24歳季節は冬のころ

 

人生で初めて仮面舞踏会とやらに参加した。

 

トムとはもうお別れしていたが、かねてよりトムの仕事関係の知人だった男性とお付き合いをしていた。

 

彼は私よりも9歳年上の、やはりイギリス人男性だった。

 

彼はフランス語も日本語も英語も堪能で個人投資家のような仕事をしていた。

 

今でこそ、もう語ってしまえと思うが、彼はタイム誌などにもピックアップされたことがある若手のやり手ビジネスマンだった。

 

考え方や話し方、行動の仕方全てが新鮮で、

 

私は彼に興味津々だった。

 

彼が世界に掲げる目標が達成できるためなら何だってお手伝いしたいと思っていた。

 

そう思っていたが、彼にとって私は「ハルは何もしなくていい。ただ傍にいてくれればいい」な存在だった。

 

今でも心残りなのは、一緒に仕事がしてみたかった、という点だけである。

 

その彼が客船の中で行われる仮面舞踏会とまでは言わないが、仮面パーティーに参加するという。

 

そういう場は、結婚している人が参加するのなら、パートナーも決まって参加するらしい。

 

私たちは結婚こそしていなかったが、彼に誘いを受けたので、こんな機会は一生に一度あるかないかだと思い、

 

快くお受けした。

 

客船の中はそこが船の中なのだとはまるで感じさせない豪華な造りになっていた。

 

もっと若かった頃にレオナルドディカプリオのタイタニックという映画が流行った。

 

その時に見たタイタニック号のような、また、それを思わせる造りだった。

 

窓から入り込む陽の光までも計算されつくした造りになっているのだろう。

 

若く無知な私は多くの外国人貴族らしき女性の中でいかにも浮いた存在であるような気がして、

 

場違いなところに来てしまった・・・と後悔していた。

 

「ドレスコードがあるからドレスは僕が見立ててるけどいい?」

 

と言われたので、何も分からない私は彼に全てお任せした。

 

鮮やかな赤のドレスだった。

 

スリットドレスだったため、着るのが躊躇われたが、仕立てて頂いた以上、着る以外の選択肢はなかった。

 

「足見せすぎじゃない?」

 

と言ったら

 

「その場に行けば恥ずかしくないさ。大丈夫だよ」

 

と言われたので、その言葉を信じた。

 

あ・・・バッグが無いんだった。

 

こんなまっ赤なドレスに合う色のバッグって何色ww?

 

それなりのお店に行って聞いてみなきゃいけないな・・・と思っていたら

 

バッグまで合わせてくれていた。
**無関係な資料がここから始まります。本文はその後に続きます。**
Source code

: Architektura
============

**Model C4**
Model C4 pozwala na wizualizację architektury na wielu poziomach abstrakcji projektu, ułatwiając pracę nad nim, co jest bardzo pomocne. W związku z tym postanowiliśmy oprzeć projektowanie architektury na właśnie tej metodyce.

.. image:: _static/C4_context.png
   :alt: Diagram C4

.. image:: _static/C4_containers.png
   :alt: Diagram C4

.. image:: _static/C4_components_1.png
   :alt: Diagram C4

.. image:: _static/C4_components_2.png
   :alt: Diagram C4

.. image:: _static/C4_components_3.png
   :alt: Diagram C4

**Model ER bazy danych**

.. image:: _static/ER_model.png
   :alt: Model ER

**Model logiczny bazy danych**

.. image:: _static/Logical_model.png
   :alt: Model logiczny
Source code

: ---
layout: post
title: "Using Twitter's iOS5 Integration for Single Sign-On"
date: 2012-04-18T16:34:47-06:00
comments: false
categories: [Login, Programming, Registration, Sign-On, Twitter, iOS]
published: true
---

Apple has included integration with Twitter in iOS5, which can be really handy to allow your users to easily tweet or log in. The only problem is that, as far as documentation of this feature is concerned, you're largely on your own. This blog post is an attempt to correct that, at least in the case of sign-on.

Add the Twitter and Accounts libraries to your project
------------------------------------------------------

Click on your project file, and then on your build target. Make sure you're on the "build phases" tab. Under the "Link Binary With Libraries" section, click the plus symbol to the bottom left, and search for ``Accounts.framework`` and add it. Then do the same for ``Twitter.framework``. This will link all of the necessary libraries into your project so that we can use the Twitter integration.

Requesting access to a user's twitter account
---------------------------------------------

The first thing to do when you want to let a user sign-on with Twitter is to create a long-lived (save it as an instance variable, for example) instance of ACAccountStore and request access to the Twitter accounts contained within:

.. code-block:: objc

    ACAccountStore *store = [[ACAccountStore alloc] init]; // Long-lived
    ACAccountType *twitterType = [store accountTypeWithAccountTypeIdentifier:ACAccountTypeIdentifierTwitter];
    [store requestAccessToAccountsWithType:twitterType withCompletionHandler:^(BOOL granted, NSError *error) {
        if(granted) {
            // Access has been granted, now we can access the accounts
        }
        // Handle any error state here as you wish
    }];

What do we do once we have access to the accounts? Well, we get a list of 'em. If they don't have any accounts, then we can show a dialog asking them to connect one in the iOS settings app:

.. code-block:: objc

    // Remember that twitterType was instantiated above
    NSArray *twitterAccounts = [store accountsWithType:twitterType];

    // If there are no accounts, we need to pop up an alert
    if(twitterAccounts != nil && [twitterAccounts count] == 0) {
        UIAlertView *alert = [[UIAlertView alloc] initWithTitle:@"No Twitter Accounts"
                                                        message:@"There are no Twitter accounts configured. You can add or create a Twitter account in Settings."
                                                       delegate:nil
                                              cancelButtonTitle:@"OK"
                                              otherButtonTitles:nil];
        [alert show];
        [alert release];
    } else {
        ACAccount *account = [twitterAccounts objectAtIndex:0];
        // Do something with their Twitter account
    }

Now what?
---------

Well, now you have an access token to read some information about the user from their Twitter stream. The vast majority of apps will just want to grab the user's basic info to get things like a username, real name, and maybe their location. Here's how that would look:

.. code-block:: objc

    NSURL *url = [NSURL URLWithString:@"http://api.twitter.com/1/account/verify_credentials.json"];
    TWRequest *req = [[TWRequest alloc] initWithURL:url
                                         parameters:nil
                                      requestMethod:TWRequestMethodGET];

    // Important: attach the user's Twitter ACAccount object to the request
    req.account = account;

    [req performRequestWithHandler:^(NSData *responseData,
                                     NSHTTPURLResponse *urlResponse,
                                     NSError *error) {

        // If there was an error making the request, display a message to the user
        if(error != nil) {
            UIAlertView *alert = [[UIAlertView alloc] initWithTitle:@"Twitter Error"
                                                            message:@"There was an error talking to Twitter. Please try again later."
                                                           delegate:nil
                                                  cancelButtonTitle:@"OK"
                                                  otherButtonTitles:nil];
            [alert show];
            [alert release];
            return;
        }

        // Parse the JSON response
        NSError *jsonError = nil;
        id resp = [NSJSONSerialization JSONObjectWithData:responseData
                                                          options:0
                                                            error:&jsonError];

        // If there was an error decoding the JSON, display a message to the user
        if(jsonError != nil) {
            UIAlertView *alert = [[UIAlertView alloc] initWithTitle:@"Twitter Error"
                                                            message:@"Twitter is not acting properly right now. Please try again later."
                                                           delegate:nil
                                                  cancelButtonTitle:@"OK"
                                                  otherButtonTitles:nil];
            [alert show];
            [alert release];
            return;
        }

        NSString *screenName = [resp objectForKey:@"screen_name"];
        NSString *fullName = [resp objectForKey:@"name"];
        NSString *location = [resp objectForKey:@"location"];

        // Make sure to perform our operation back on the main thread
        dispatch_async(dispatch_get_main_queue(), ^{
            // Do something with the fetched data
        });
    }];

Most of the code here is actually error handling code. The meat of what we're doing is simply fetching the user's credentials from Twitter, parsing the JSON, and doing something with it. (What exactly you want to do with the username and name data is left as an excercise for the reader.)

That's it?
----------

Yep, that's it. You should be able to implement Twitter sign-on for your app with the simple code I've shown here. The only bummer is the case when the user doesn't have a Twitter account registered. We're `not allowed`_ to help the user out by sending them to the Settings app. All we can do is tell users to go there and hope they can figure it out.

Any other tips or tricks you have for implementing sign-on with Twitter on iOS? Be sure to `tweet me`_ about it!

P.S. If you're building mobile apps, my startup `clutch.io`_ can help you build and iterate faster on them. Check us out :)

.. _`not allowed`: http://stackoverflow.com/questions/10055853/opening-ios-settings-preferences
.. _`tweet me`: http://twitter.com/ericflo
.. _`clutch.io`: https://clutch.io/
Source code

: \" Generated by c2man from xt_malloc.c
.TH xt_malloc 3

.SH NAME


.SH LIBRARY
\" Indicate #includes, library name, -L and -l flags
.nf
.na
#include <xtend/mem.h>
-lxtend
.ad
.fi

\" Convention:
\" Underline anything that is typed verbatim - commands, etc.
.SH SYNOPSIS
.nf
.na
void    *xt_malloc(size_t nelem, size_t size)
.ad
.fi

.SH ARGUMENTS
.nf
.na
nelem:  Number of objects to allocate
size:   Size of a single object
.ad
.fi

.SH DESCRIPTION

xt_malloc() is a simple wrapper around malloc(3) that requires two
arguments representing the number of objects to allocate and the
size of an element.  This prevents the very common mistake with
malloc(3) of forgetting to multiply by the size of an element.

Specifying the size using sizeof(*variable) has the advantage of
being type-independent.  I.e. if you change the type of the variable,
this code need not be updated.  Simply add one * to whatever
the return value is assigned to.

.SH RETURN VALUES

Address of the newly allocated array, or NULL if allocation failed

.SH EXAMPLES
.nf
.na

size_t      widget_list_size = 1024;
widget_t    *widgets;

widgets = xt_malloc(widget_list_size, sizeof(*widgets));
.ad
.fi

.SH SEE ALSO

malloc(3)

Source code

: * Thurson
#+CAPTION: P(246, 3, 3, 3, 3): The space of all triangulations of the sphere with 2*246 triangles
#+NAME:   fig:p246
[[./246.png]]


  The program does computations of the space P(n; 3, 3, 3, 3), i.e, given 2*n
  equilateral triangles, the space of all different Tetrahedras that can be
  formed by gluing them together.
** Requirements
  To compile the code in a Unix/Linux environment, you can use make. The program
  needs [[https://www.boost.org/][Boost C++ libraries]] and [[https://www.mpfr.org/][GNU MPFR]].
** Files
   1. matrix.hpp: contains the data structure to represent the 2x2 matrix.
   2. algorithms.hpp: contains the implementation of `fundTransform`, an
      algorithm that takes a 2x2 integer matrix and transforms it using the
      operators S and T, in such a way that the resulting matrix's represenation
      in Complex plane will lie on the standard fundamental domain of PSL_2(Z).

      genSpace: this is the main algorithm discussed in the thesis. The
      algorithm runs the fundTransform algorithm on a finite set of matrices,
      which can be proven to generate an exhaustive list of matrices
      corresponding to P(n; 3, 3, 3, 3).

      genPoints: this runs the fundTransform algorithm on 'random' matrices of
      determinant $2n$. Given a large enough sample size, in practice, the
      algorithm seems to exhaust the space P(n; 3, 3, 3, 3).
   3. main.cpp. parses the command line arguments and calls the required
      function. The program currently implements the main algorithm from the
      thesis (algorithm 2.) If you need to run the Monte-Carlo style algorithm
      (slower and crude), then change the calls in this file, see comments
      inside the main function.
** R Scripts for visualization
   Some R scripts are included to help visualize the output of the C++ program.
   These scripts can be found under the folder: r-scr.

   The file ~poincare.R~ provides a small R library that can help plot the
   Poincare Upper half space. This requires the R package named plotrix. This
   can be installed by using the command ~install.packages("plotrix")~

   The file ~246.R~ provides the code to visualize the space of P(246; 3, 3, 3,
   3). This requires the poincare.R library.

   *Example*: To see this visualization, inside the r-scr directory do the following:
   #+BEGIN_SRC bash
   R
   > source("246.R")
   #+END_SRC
ヒール靴までもだ。

 

まっ赤なドレスを着せられた田舎のお姉ちゃん感が出ていないか不安だった。

 

髪の毛は彼のスタイリストさんが私の髪の毛もついでにセットしてくださった。

 

簡単に一つにまとめたようなまとめ髪だったが、前髪全体を横に流して上部にほんのりとボリュームを持たせるだけで

 

手の込んだ髪型かのように見えてさすがだな・・・と思った。

 

彼に見合う女性としてここにいられてるだろうか。

 

飲めもしないワインを片手にボーっとしていると、彼が階段の上方から降りて来た。

 

「お待たせ」

 

と言って片手を私に差し出す。

 

その上に私も手を重ね、彼のエスコートのままに移動した。

 

貴族らしき色々な女性が、マダムが、こちらを見ている。

 

彼が知人を見つけ、挨拶と軽く談笑をし始めた。

 

その時に、フランス人であろうマダム数人が私の方を見て、何かを言っている。

 

フランス語はほんの少ししか分からない。

 

何を言われているのかは分からないが、心地よくない言葉を投げられているということだけは分かった。

 

「あなたフランス語分からないのよね?そのアクセサリ素敵ね、私のもこんなものだけど」

 

というようなことを言われていたのだと思う。

 

見ればそのマダムの胸元には大きなサファイヤが付いている。

 

私は肩身が狭くなって早く帰りたいと思い始めた。